Die Rollenverteilung wird schon bei der Anmeldung berücksichtigt. „Dann frage ich die Kinder, was sie werden wollen“, sagt Jochims. Nicht jedes Kind möchte gleich die Hauptrolle. Anton (9) ist ein Wirt, eine Rolle, die er schon im letzten Jahr gespielt hat. Auch Jana (10) hat ihre Rolle als eine der sechs Königinnen schon im vergangen Jahr übernommen. Ihre Zwillingsschwester Sarah steht in der Königinnengruppe an ihrer Seite. Pia wollte von Anfang die Rolle der Maria – weil sich Maria auf Pia reimt.

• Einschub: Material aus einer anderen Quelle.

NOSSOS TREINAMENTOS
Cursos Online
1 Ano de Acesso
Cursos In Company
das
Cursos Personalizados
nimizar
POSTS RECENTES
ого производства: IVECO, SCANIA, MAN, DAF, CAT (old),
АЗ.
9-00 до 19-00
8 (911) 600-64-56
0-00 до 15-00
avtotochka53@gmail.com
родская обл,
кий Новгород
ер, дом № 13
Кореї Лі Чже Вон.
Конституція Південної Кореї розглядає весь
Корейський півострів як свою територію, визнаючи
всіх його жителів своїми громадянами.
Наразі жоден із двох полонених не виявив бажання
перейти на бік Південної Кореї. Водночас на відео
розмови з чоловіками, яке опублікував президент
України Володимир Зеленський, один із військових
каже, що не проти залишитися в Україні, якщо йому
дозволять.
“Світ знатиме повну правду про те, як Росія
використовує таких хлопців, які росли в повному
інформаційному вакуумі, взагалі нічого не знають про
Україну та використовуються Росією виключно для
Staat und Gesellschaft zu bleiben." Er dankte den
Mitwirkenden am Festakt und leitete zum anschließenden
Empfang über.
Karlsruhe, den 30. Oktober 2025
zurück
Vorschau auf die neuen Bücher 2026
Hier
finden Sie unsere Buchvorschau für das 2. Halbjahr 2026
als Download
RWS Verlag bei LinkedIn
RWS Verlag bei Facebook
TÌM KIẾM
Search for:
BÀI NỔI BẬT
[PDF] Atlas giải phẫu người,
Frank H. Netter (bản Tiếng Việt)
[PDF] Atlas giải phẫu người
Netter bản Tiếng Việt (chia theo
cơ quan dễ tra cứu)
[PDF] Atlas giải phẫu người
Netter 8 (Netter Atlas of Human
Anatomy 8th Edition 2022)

Die Wünsche der Kinder haben Einfluss auf die Gestaltung des Stückes. Die drei Heiligen Könige sind in Waldfeucht die sechs heiligen Königinnen. Die stehen nun vor dem Balkon zum Palast des Herodes, der sonst die Kanzel ist. Constantin steht dort und schaut auf die Königinnen herab. Als er seinen Mordplan schmiedet, grinst Herodes ganz fies.
Im Chorraum wird es eng. Die Wände sind wegen Renovierungsarbeiten eingerüstet, der Altar steht noch an seinem Platz und neben den Königinnen sind auch die Hirten und Schafe vor Ort. Der Stall ist schon aufgebaut und auch das „Lagerfeuer“ leuchtet. Für die Mädchen und Jungen ist die Szene ein bisschen unübersichtlich und sie kommen durcheinander. Wer muss wo stehen, wer ist jetzt dran mit seinem Satz? Stefanie Kroll greift ordnend ein, schiebt das eine Kind nach links, holt das andere an das Mikro. „An Heilig Abend wird der Altar weggeschoben“, ruft Angela Jochims. „Dann haben wir mehr Platz.“
Matilda Krolls kennt das alles seit vielen Jahren. Schon als sie noch im Kindergarten war, wollte sie unbedingt mitmachen und einer der Engel sein. Sechs Jahre war sie ein Engel, dann wechselte sie ihre Rolle und wurde Erzählerin. Heute ist Matilda 15, am Heiligen Abend wird sie zum 10. Mal dabei sein.